As the titular b---- in the hit ABC comedy Don’t Trust the B---- in Apt. 23, Krysten Ritter holds her own against sleazeball James Van Der Beek in millions of homes across America. But who is the woman behind the B? I met the actress for lunch to find out.
She’s from the sticks.
I’m from a tiny place in northeastern Pennsylvania called Shickshinny. I grew up very poor on a cattle farm and lived in the same house where my stepdad was born and his father before him. As a child, I had to harvest corn, pick vegetables, feed cows, and pick up rocks.
She left the sticks at age fifteen.
I started coming to New York to model when I was 15 after being scouted at a mall in Wilkes-Barre, Pennsylvania. As soon as I visited, I started to meet all these cool weirdos, but I also realized that you have a short shelf life as a model. You’ve got two seasons; if you don’t make it, you go home. And I never wanted to go home.
She left the sticks at age fifteen and moved to Williamsburg (before it was cool).
Back in 2000, I lived on North Third and Kent, right next to a cement factory. Every morning at seven, they’d start loudly making cement. It was horrible. My friends who live there now never would have come to visit me back then.
Success came early.
When I was 23, I sold a pilot called Model Camp. I was acting and writing a lot, and I just pitched this idea to a room of people at Warner Bros. What was I thinking?! It didn’t get made, but it was pretty cool to sell something. It’s so hard to get anything made.
Success came early and often.
I had one line in the 2003 film Mona Lisa Smile, but I was on set for the whole shoot, surrounded by these famous girls like Kirsten Dunst, Maggie Gyllenhaal, and Julia Stiles. And Julia Roberts! She was so cool. She came up to me on set one day holding this drawing of a girl from the ’50s with short black hair and a pointy nose and said, “Krysten, this is you!”
Success came early and often and continues.
I just sold a show to MTV, which I’m also producing, called Cassandra French’s Finishing School for Boys, based on a book by Eric Garcia. It’s about this girl who keeps a bunch of boys chained up in her basement. She’s basically a female Dexter but without the killing.
She’s a flautist.
I was in the school band. I started out with the flute, but I didn’t think that was cool enough, you know. So I switched to clarinet. I liked the whole reed thing. I was very, very cool.
She’s an ex-flautist, current apprehensive rock star. I’m in a band with my friend Will. We’re called Ex Vivian. It’s a very lo-fi project and not produced at all. I click record and go. Everyone who’s heard it says it sounds like Mazzy Star, and I’m like, “Yeah, probably because I love Mazzy Star.” But as it turns out, I don’t like to perform live.

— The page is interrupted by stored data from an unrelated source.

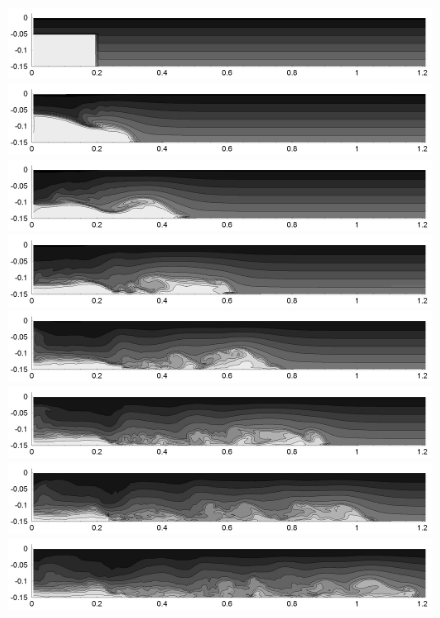 \begin{figure}[htbp]
  \begin{center}    \includegraphics[scale=0.55]{../figures/colocated/Fig9case/140-60-03-VE-6/01.png}    \includegraphics[scale=0.55]{../figures/colocated/Fig9case/140-60-03-VE-6/02.png}
\includegraphics[scale=0.55]{../figures/colocated/Fig9case/140-60-03-VE-6/03.png}
\includegraphics[scale=0.55]{../figures/colocated/Fig9case/140-60-03-VE-6/04.png}    \includegraphics[scale=0.55]{../figures/colocated/Fig9case/140-60-03-VE-6/05.png}
\includegraphics[scale=0.55]{../figures/colocated/Fig9case/140-60-03-VE-6/06.png}
\includegraphics[scale=0.55]{../figures/colocated/Fig9case/140-60-03-VE-6/07.png}    \includegraphics[scale=0.55]{../figures/colocated/Fig9case/140-60-03-VE-6/08.png}

\end{center}
\end{figure}
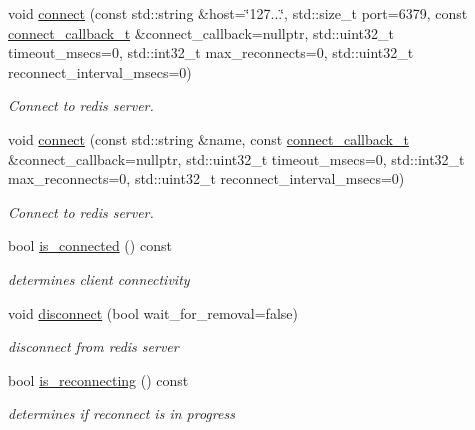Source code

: \begin{DoxyCompactItemize}
void \mbox{\hyperlink{classcpp__redis_1_1subscriber_a6ae8134a9a9b31d6f2434ec4f6e86d3a}{connect}} (const std\+::string \&host=\char`\"{}127...\char`\"{}, std\+::size\+\_\+t port=6379, const \mbox{\hyperlink{classcpp__redis_1_1subscriber_a7f9e56873e5b96ad9cb2395dadae1a7a}{connect\+\_\+callback\+\_\+t}} \&connect\+\_\+callback=nullptr, std\+::uint32\+\_\+t timeout\+\_\+msecs=0, std\+::int32\+\_\+t max\+\_\+reconnects=0, std\+::uint32\+\_\+t reconnect\+\_\+interval\+\_\+msecs=0)
\begin{DoxyCompactList}\small\item\em Connect to redis server. \end{DoxyCompactList}\item 
void \mbox{\hyperlink{classcpp__redis_1_1subscriber_a8fb77a44a1e1f0d99dec639658e2aa7e}{connect}} (const std\+::string \&name, const \mbox{\hyperlink{classcpp__redis_1_1subscriber_a7f9e56873e5b96ad9cb2395dadae1a7a}{connect\+\_\+callback\+\_\+t}} \&connect\+\_\+callback=nullptr, std\+::uint32\+\_\+t timeout\+\_\+msecs=0, std\+::int32\+\_\+t max\+\_\+reconnects=0, std\+::uint32\+\_\+t reconnect\+\_\+interval\+\_\+msecs=0)
\begin{DoxyCompactList}\small\item\em Connect to redis server. \end{DoxyCompactList}\item 
bool \mbox{\hyperlink{classcpp__redis_1_1subscriber_af73acfc3c1859e6b32bc9a69856e6e59}{is\+\_\+connected}} () const
\begin{DoxyCompactList}\small\item\em determines client connectivity \end{DoxyCompactList}\item 
void \mbox{\hyperlink{classcpp__redis_1_1subscriber_aad1d0c3c6edb1522eb7b1bdb64b4705d}{disconnect}} (bool wait\+\_\+for\+\_\+removal=false)
\begin{DoxyCompactList}\small\item\em disconnect from redis server \end{DoxyCompactList}\item 
bool \mbox{\hyperlink{classcpp__redis_1_1subscriber_a8df4503f738566d2acab5f080cd44b53}{is\+\_\+reconnecting}} () const
\begin{DoxyCompactList}\small\item\em determines if reconnect is in progress \end{DoxyCompactList}\item 
\mbox{\label{classcpp__redis_1_1subscriber_ae93de179d6ea83ece59cf1a30493c3e9}} 

\end{DoxyCompactItemize}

She’s on TV. But does not own a TV.
Because of how I grew up, I’m the most frugal person in the world. I like saving the $150 a month. My friends all stare at me slack–jawed when I ask them the difference between TiVo and DVR. I thought about getting cable, and even called Time Warner, but they never showed up. Eventually I forgot about it.
She’s totally cool about the insane flip-flopping pertaining to the title of her show.
I never thought they would use “bitch” in the title anyway. I’ve been around the block. They told me it was the title role, and I thought, “There’s no way that’s happening.” And sure enough, they changed it to Apt. 23. I thought, “See, you can’t trust anyone in television!” And then they put it back! Sure, it’s the softer version. I said, “C’mon, let’s just go for it.” Now, I’m glad it’s just The B. Everyone yells that at me now. “Hey, it’s The B!” It’s much better than people screaming, “Hey, bitch!” at me!